YOUR OBJECTIVE
Every line of the material that includes the word "spirituele" is to be shown.

RECORDS FOR THIS EXERCISE

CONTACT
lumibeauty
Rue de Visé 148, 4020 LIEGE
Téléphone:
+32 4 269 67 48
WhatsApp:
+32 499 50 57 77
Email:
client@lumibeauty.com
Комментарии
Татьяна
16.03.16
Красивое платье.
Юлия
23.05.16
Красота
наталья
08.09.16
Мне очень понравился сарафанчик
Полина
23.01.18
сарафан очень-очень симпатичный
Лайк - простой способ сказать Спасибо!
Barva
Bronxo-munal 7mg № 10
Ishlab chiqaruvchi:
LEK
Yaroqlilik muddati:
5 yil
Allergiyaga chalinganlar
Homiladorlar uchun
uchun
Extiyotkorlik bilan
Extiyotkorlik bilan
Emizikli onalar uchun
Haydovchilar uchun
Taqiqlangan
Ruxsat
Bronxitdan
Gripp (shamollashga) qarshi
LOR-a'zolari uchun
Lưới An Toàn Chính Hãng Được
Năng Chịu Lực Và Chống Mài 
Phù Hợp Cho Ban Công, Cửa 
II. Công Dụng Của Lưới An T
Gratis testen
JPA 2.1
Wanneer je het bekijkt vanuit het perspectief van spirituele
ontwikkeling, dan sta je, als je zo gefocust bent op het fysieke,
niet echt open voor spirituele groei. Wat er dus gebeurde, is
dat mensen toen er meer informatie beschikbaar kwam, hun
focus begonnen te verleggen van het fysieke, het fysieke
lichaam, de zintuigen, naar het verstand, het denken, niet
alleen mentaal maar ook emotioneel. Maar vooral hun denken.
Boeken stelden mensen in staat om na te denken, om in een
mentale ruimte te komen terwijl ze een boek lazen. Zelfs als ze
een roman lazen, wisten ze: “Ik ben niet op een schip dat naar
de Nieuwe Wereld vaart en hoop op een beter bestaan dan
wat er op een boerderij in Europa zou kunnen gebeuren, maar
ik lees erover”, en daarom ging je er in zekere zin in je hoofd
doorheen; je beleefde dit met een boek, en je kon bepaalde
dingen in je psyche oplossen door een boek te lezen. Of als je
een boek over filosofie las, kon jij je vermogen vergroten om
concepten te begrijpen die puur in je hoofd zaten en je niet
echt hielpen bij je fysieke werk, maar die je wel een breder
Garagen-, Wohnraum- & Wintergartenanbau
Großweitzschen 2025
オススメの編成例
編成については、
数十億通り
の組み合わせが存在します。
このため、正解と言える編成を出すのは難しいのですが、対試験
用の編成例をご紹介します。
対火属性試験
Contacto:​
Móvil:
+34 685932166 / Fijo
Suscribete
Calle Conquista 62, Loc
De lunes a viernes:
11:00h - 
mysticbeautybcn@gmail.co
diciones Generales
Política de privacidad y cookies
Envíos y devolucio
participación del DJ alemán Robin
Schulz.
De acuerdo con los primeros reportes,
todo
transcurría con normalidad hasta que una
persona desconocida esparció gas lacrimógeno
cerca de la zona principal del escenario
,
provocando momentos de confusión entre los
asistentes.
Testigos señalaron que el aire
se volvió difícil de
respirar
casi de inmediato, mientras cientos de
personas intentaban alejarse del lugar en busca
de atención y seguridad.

WORKED SOLUTION
Wanneer je het bekijkt vanuit het perspectief van spirituele
niet echt open voor spirituele groei. Wat er dus gebeurde, is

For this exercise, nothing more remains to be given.